Here we go – a couple of good questions this week that come up all the time.
I feel like I’m making good progress, but then I look at my photos and I’m like *gag* – what am I doing wrong?
Honestly – as I tell my clients, the problem is that you’re a terrible photographer. Nothing personal, just the facts. Without a basic understanding of how a camera works, lighting, and how the human eye perceives things you’re always going to be taking photos that are (usually) much less flattering than reality.
First things first: the best camera in the world is the human eye. Trust what it tells you when you look in the mirror first and foremost.
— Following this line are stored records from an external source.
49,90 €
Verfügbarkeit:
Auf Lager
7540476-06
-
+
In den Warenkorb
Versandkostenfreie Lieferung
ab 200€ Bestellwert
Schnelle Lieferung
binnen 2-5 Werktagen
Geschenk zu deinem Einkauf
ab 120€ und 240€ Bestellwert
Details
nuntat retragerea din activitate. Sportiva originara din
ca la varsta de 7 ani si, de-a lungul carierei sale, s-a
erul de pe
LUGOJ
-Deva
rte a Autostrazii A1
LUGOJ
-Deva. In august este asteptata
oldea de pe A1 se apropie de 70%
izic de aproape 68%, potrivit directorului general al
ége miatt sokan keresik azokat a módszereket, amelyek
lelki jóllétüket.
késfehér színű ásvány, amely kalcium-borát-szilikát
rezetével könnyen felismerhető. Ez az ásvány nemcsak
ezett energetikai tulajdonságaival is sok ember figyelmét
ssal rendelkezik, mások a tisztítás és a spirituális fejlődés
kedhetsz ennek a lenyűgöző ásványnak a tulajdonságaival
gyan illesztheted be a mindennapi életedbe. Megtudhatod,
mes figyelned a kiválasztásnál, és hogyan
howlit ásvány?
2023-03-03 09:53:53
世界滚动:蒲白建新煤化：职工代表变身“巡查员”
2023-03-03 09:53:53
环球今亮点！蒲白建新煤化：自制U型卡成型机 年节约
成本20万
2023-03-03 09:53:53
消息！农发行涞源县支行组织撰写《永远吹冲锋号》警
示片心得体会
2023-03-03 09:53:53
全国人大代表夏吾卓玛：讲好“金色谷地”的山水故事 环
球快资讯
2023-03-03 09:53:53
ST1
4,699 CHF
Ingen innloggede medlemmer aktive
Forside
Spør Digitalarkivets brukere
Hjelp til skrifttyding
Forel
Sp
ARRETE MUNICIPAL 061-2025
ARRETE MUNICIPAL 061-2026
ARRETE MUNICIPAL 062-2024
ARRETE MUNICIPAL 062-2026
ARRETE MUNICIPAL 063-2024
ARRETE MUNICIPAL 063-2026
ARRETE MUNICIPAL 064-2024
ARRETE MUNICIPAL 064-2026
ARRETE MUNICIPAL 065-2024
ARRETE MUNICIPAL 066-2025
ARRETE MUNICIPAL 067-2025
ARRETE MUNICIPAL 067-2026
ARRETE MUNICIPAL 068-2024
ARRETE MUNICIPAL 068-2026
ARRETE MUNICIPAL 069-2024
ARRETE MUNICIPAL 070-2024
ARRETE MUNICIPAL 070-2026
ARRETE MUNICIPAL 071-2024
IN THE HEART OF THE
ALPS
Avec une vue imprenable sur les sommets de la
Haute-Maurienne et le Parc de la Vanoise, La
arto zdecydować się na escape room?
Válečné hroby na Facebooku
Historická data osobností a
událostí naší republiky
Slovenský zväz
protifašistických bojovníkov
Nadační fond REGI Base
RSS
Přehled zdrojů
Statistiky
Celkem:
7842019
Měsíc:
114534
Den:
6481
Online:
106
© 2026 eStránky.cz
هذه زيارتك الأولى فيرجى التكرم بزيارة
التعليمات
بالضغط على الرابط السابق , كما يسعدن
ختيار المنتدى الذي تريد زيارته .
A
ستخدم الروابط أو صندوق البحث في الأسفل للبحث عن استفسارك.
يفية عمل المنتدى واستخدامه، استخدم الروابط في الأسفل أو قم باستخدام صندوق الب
THAT is the best reality, and along with changes in how clothes are fitting and various measurements is the easiest way to gauge progress.
For the photos themselves: identify the brightest light source and put it BEHIND the camera – don’t point the camera at it. If you’re outdoors, this is the sun – position yourself accordingly. If indoors, do NOT take a picture of a light source, even an overhead light as this will mess up the camera’s automatic aperture settings and make you look grainy/fuzzy/blurry/shitty. Finally – experiment. The location that seems easiest to set up in is not always going to yield the best results. Play around with it.
I don’t know how much I should be lifting on these exercises. How do I know what’s right?
The most complete answer to this question is: you need a weight that is sufficient to make the muscle work, but not so much that it forces you to compromise form.
All of this assumes your form is impeccable and that your mind/muscle connection and ability to contract a muscle *hard* on command is on point. It’s an experimentation game to figure out the correct number so that you reach fatigue (and beyond) at the desired rep range. Generally speaking, heavier is better – until it isn’t. A breakdown in form means that muscles other than the target group are being recruited to help move the weight – and moving weight is NOT (repeat: NOT) the goal. Reaching muscle failure and pushing beyond that point – that is the goal. When you start flinging weights up and down, shortening up your range of motion, using momentum, or entering ‘brute force’ territory – where you’re doing anything you can just to MOVE the weight – that’s a place and unproductive place to be in.
Let the muscles do the work. Let them suffer. And then keep pushing – but maintain form!